## Assignment
The answer is the line containing "amistad que nos une a muchos" plus every line after it to the end of the material, retyped exactly and without the pictures.

## Listed entries
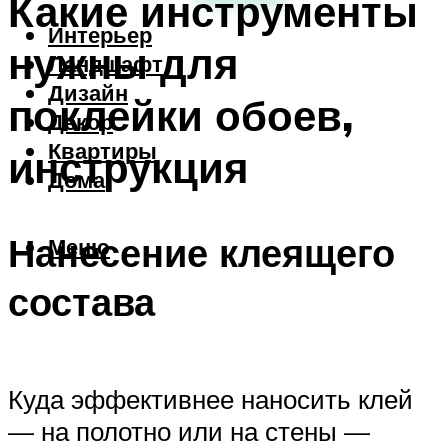
Какие инструменты
Интерьер
нужны для
Ландшафт
Дизайн
поклейки обоев,
Декор
Квартиры
инструкция
Дома
Нанесение клеящего
Меню
состава
Куда эффективнее наносить клей
— на полотно или на стены —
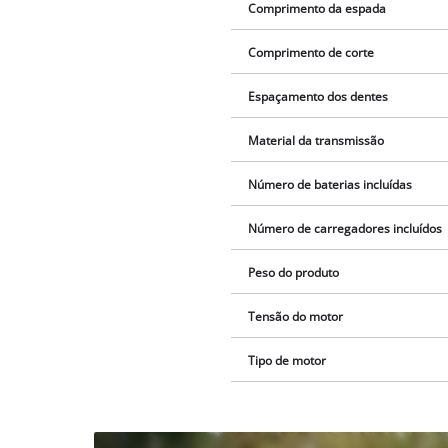
Comprimento da espada
Comprimento de corte
Espaçamento dos dentes
Material da transmissão
Número de baterias incluídas
Número de carregadores incluídos
Peso do produto
Tensão do motor
Tipo de motor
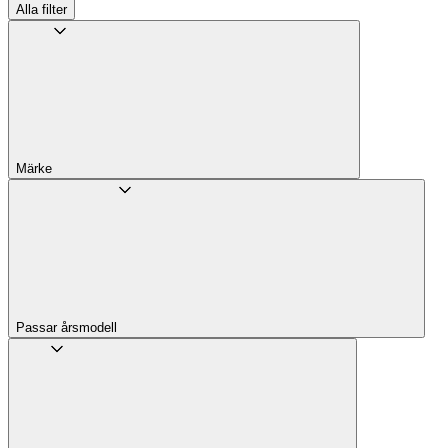
Alla filter
Märke
Passar årsmodell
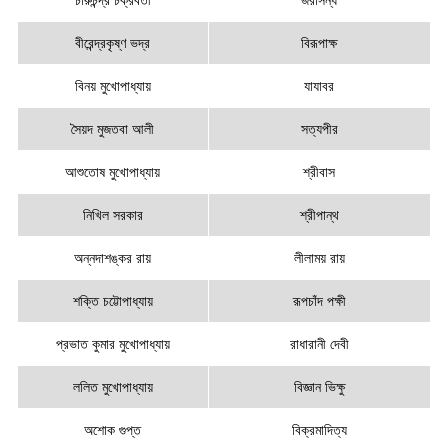
চারুচন্দ্র চক্রবর্তী
জরাসন্ধ
বীরেন্দ্রকৃষ্ণ ভদ্র
বিরূপাক্ষ
বিনয় মুখোপাধ্যায়
যাযাবর
সৈয়দ মুজতবা আলী
সত্যপীর
আশুতোষ মুখোপাধ্যায়
শ্রীবাস
নিখিল সরকার
শ্রীপান্থ
অন্নদাশঙ্কর রায়
লীলাময় রায়
শক্তি চট্টোপাধ্যায়
রূপচাঁদ পক্ষী
প্রভাত কুমার মুখোপাধ্যায়
রাধারানী দেবী
ললিত মুখোপাধ্যায়
বিজ্ঞান ভিক্ষু
অশোক গুপ্ত
বিক্রমাদিত্য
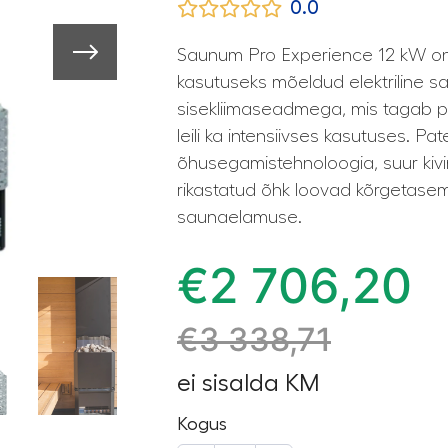
0.0
Saunum Pro Experience 12 kW on
kasutuseks mõeldud elektriline s
sisekliimaseadmega, mis tagab p
leili ka intensiivses kasutuses. Pa
õhusegamistehnoloogia, suur kiv
rikastatud õhk loovad kõrgetase
saunaelamuse.
€
2 706,20
€
3 338,71
ei sisalda KM
Kogus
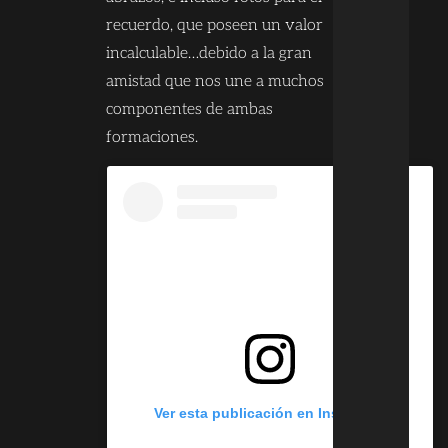
recuerdo, que poseen un valor
incalculable…debido a la gran
amistad que nos une a muchos
componentes de ambas
formaciones.
Ver esta publicación en Instagram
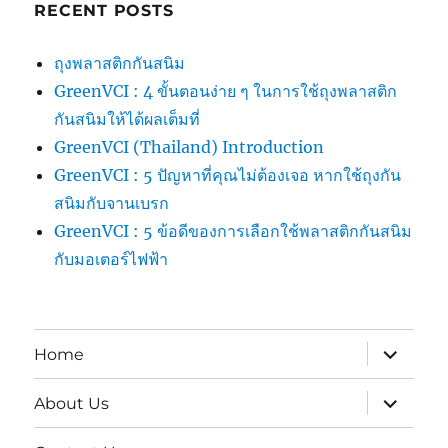
RECENT POSTS
ถุงพลาสติกกันสนิม
GreenVCI : 4 ขั้นตอนง่าย ๆ ในการใช้ถุงพลาสติก
กันสนิมให้ได้ผลเต็มที่
GreenVCI (Thailand) Introduction
GreenVCI : 5 ปัญหาที่คุณไม่ต้องเจอ หากใช้ถุงกัน
สนิมกับจานเบรก
GreenVCI : 5 ข้อดีของการเลือกใช้พลาสติกกันสนิม
กับมอเตอร์ไฟฟ้า
expand
Home
child
menu
expand
About Us
child
menu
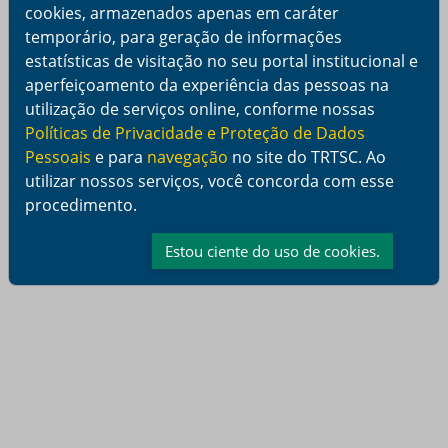
cookies, armazenados apenas em caráter
temporário, para geração de informações
estatísticas de visitação no seu portal institucional e
aperfeiçoamento da experiência das pessoas na
utilização de serviços online, conforme nossas
Políticas de Privacidade e Proteção de Dados
Pessoais
e para
navegação
no site do TRTSC. Ao
utilizar nossos serviços, você concorda com esse
procedimento.
Estou ciente do uso de cookies.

## Task output
amistad que nos une a muchos
componentes de ambas
formaciones.
Ver esta publicación en Instagram
RECENT POSTS
ถุงพลาสติกกันสนิม
GreenVCI : 4 ขั้นตอนง่าย ๆ ในการใช้ถุงพลาสติก
กันสนิมให้ได้ผลเต็มที่
GreenVCI (Thailand) Introduction
GreenVCI : 5 ปัญหาที่คุณไม่ต้องเจอ หากใช้ถุงกัน
สนิมกับจานเบรก
GreenVCI : 5 ข้อดีของการเลือกใช้พลาสติกกันสนิม
กับมอเตอร์ไฟฟ้า
expand
Home
child
menu
expand
About Us
child
menu
cookies, armazenados apenas em caráter
temporário, para geração de informações
estatísticas de visitação no seu portal institucional e
aperfeiçoamento da experiência das pessoas na
utilização de serviços online, conforme nossas
Políticas de Privacidade e Proteção de Dados
Pessoais
e para
navegação
no site do TRTSC. Ao
utilizar nossos serviços, você concorda com esse
procedimento.
Estou ciente do uso de cookies.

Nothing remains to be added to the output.